Un encuentro casual

Ino Yamanaka siempre había estado convencida de que Kiba Inuzuka sólo se había casado con ella porque estaba embarazada. Y eso quedó confirmado cuando Kiba se marchó del pueblopara perseguir el sueño de convertirse en piloto de carreras en cuanto ella perdió el niño. Ino había seguido adelante con su vida desde entonces. Se mudó a la gran ciudad y se convirtió en organizadora de bodas, ayudando a las novias a tener el gran día que ella no pudo tener. Imagina su sorpresa cuando al mirar hacia el pasillo de la iglesia durante una ceremonia se encuentra con los ojos de su marido. ¡Un hombre del que no había vuelto a saber nada en siete años!

CAPÍTULO 7

Ino se encogió de hombros. Pero Kiba insistió:

-O sea, que estabas preocupada por mí.

-Más bien, muerta de miedo. Veía todas las carreras de Fórmula Uno en televisión, esperando saber algo de ti. Hasta que vi cómo moría un corredor en una explosión... Después de eso no pude seguir viéndolas. Temía que fueras tú cualquier día.

El miedo que había sentido se notaba en su voz.

-Es raro que alguien muera en un circuito de carreras -dijo Kiba, sabiendo que esa era la preocupación de todas las familias de los pilotos.

-Quizá, pero ocurre. Así que dejé de ver las carreras y seguí adelante con mi vida.

-Ya, dejaste Konoha y te viniste a Tokio. Yo pensaba ir a casa después de la boda, ¿sabes?

Kiba se preguntó qué habría hecho si hubiera llegado allí y no la hubiese encontrado.

-¿Por qué?

Él respiró profundamente. No sabía qué contestar y se alegró de que llegara el camarero con los platos. Pero esperó hasta que se quedaron solos antes de hablar.

-Pensé que había llegado el momento de hacer las paces.

-Han pasado siete años. ¿Por qué crees que alguno de los dos quiere hacer las paces?

Debería haber sabido que no sería tan fácil. ¿Cómo reaccionarían sus padres? ¿No habrían recibido sus cartas? Tampoco ellos le habían escrito.
Kiba intentó tomar su mano, pero Ino la apartó.

-Yo no quería hacerte daño, Ino. Pero quería aprovechar mi oportunidad. ¿Nunca has querido algo de tal forma que habrías hecho lo que fuera por conseguirlo?

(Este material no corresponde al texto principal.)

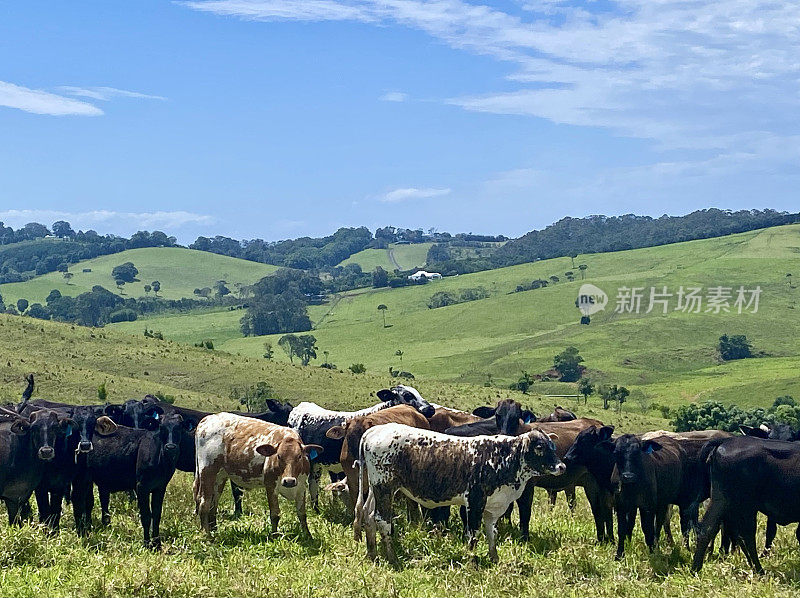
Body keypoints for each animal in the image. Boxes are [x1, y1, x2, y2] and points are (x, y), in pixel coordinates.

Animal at [195, 418, 324, 540]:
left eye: (299, 456)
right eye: (278, 456)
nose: (289, 481)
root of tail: (207, 419)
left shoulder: (301, 486)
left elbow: (302, 513)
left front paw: (308, 535)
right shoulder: (271, 485)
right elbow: (275, 513)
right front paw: (275, 536)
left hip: (220, 476)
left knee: (213, 504)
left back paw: (214, 530)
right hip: (207, 472)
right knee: (203, 503)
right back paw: (207, 535)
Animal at [354, 424, 564, 564]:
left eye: (553, 446)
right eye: (540, 447)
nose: (561, 466)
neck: (500, 457)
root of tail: (374, 430)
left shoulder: (493, 505)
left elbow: (492, 532)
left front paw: (494, 558)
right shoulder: (475, 500)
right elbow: (473, 533)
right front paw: (471, 560)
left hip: (376, 488)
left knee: (368, 515)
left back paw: (372, 553)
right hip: (384, 486)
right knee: (382, 520)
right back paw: (392, 558)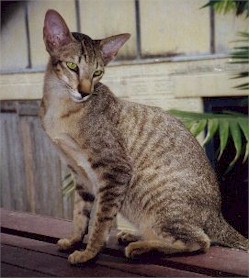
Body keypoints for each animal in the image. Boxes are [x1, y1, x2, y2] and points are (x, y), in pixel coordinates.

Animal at [40, 9, 247, 266]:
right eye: (71, 66)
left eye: (98, 73)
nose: (85, 92)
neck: (59, 107)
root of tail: (217, 214)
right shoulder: (80, 175)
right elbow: (80, 216)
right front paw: (73, 241)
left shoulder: (114, 169)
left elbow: (100, 222)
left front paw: (89, 253)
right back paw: (134, 235)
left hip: (153, 196)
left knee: (201, 241)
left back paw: (142, 247)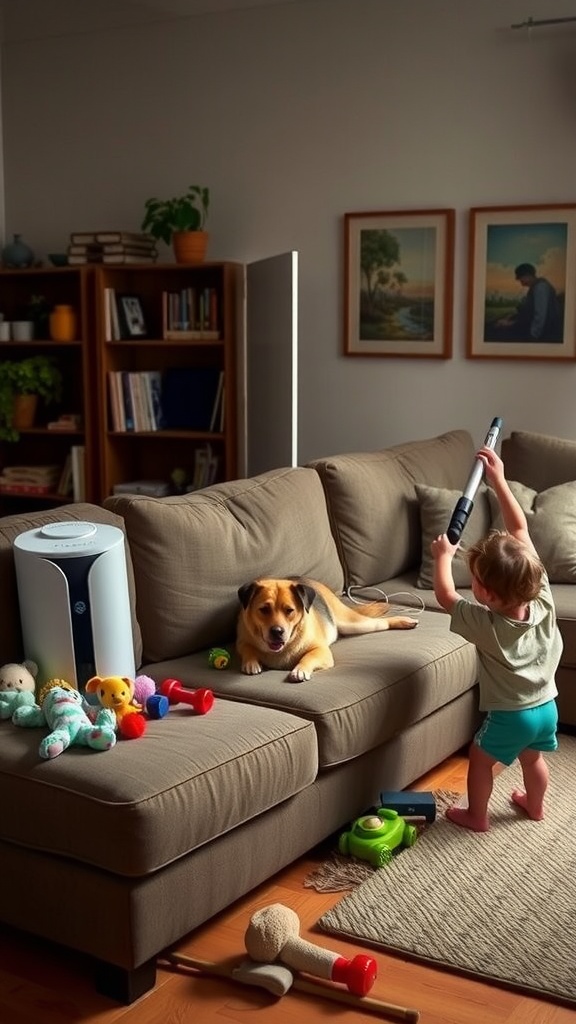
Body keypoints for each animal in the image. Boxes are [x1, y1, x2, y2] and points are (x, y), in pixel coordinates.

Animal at [235, 577, 414, 679]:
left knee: (380, 622)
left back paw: (403, 621)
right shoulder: (242, 640)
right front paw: (251, 663)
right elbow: (247, 648)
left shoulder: (321, 651)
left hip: (353, 623)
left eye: (289, 610)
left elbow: (309, 656)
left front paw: (300, 670)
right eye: (264, 609)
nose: (277, 632)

Ella no se movió, pero Kiba sabía lo que estaba pensando. ¿En él?

-Debería haber vuelto a casa, lo sé. Te pregunté más de una vez en mis cartas si querías ir a verme. Como no contestaste, pensé que eso era un no. Te escribía a menudo, pero nunca contestabas...

-Las famosas cartas -murmuró ella, incrédula.

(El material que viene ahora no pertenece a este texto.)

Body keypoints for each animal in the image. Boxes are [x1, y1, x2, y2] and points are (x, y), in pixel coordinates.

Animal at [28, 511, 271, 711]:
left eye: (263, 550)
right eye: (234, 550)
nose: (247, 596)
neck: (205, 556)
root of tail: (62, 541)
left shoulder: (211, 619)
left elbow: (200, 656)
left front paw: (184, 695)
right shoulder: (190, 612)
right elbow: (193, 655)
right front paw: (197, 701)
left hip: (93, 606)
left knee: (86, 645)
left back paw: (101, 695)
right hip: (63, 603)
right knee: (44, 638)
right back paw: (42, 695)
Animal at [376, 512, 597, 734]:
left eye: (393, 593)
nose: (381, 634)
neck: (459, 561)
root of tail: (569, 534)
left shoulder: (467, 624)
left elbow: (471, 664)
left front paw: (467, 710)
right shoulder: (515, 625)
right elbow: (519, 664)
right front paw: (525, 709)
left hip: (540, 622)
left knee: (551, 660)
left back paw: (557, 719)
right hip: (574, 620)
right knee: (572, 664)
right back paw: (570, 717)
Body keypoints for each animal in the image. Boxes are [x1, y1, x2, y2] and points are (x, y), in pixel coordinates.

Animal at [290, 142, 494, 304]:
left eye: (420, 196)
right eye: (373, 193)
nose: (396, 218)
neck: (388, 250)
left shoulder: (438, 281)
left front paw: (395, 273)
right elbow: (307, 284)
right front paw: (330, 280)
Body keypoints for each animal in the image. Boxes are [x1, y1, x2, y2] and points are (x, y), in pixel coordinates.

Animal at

-Ino Inuzuka, Apartado de Correos 10, Konoha -recitó Kiba.

-Yo nunca he usado ese apartado de correos. Te fuiste y yo volví a casa de mis padres... aunque a ellos no les hizo ninguna gracia que me casara contigo. Supongo que después de un año, cuando no se renovó la suscripción deberían habértelas devuelto.

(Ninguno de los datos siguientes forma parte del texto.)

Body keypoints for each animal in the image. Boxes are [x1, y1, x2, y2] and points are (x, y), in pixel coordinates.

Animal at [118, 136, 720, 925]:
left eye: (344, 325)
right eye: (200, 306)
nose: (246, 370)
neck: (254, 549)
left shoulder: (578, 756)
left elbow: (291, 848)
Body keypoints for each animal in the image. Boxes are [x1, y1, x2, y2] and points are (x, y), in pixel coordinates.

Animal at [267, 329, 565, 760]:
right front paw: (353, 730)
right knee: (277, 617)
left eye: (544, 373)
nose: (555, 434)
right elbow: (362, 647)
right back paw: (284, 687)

-Es que no puse remitente. Viajaba mucho, nunca sabía dónde iba a estar. En una de las cartas te daba mi número de móvil y la dirección de la oficina de mi patrocinador. Ellos me mandan el correo donde esté.

-¿No tienes una casa en alguna parte?

Kiba negó con la cabeza.

-Tengo entrenamientos, estrategias y carreras por todo el mundo. Ya te he dicho que viajo mucho.

-Pero todo el mundo tiene una casa.

-Yo pensé que la mía estaba en Konoha. Ahora veo que no.

-¿Creías que iba a esperar en ese apartamento diminuto hasta que tú te dignaras a volver? ¿Durante siete años? Kiba, tú estás loco.

Por alguna razón, Kiba había creído exactamente eso. En su mente, Ino se había quedado en aquel sitio, sin moverse. Sin dejar de adorarlo. Pero eso había sido una fantasía. Cuando ella no contestó a ninguna de sus cartas supo que su matrimonio estaba roto.

Pero quería una oportunidad para cambiar las cosas.

-Pensé que me esperarías.

Sonaba absurdo al decirlo en voz alta. Ella era una chica demasiado vital, demasiado activa. Había sido ridículo pensar que iba a esperarlo.

-En cuanto pude reunir algo de dinero me vine a Tokio. Al menos aquí nadie sabía que mi marido me había abandonado dos semanas después de la boda.

-¿Cuando pudiste reunir algo de dinero? ¿Cuánto dinero necesitabas? ¿Y el dinero que yo te mandaba?